Pero habiendo crecido al lado de Esteban, ¡Isabel había visto todo tipo de lujos!
Ese broche de mariposa, aunque estuviera cubierto de diamantes, no era gran cosa para ella.
Guillaume lo sabía.
Sabía que, en la familia Allende, la palabra de Isabel tenía peso con cualquiera.
Al ver que era un regalo normal, Isabel respiró aliviada.
Aquel Ander, no se le ocurrió otra cosa que regalarle un anillo de diamantes.
Recuerda que en el momento en que vio aquel regalo, se quedó de piedra.
Isabel miró a Guillaume.
—Entonces, ¿viniste a buscarme a mí específicamente?
Al ver que Guillaume solo sacó una caja, era obvio que el regalo era para ella.
Por lo tanto, había elegido un momento en que solo quedaba ella en la casa para venir.
—Sí —respondió Guillaume.
—Habla claro. ¿Cuál es tu intención? —dijo Isabel con un bufido.
Su tono fue directo y no muy amable.
Nunca trataría bien a nadie que hubiera lastimado a Vanesa, ni al antiguo Dan ni al actual Guillaume.
Aunque la relación entre Guillaume y Vanesa no era tan profunda, al final habían llegado a hablar de compromiso…

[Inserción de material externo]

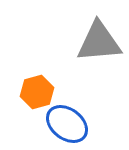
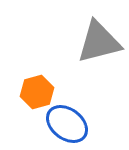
gray triangle: rotated 9 degrees counterclockwise
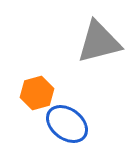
orange hexagon: moved 1 px down
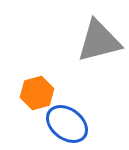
gray triangle: moved 1 px up
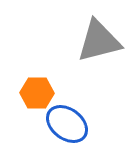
orange hexagon: rotated 16 degrees clockwise
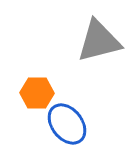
blue ellipse: rotated 15 degrees clockwise
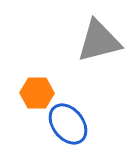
blue ellipse: moved 1 px right
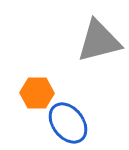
blue ellipse: moved 1 px up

Y que ahora regresara, y encima le trajera un regalo, demostraba claramente que todavía tenía interés en Vanesa.
Un Dan ya había sido suficiente para Vanesa.
¡Y ahora aparecía un Guillaume!
Parecía que querían que Yeray la volviera loca a base de peleas.
Al ver la actitud de Guillaume, Isabel empezó a entender un poco a Yeray.
No era de extrañar que estuviera celoso.
Te casas, y de repente aparecen uno tras otro tipos que no se cortan en pretender a tu esposa.
Uno podría pasarse, pero que vinieran uno detrás de otro, ¿quién podría soportarlo?
¡Y encima, todos eran tipos que habían «muerto»!
No había nada más surrealista, y a Yeray le había tocado vivirlo todo.
Vaya suerte la suya.
Al ver la franqueza de Isabel, Guillaume sonrió.
—La princesita de la familia Allende. Antes parecía una llorona, pero resulta que es bastante directa.
—¡Ya basta, no intentes hacerte el simpático!
Ese tono tan familiar de Guillaume le resultó especialmente desagradable a Isabel.
—¿Cómo es que estás vivo?
—…
Al oír esa pregunta, su expresión se congeló.
—O mejor dicho, ¿alguna vez estuviste muerto?
¡Hablando de muertes!
Dan sí que había sido extremo, tomando una pastilla para fingir su muerte.
¿Y Guillaume?
¿Cuál era su historia?
Que Vanesa se hubiera encontrado con dos casos tan extraños era increíble. Y eso que ya había perdido a varios amigos.
No le sorprendería que se topara con un tercer caso igual de surrealista.
Si eso pasaba, ya no sabría ni qué decir.
El rostro de Guillaume seguía tenso.
Al ver que no respondía, Isabel continuó:
—Me dices que Yeray no es compatible con mi hermana, ¿eso significa que tú sí lo eres?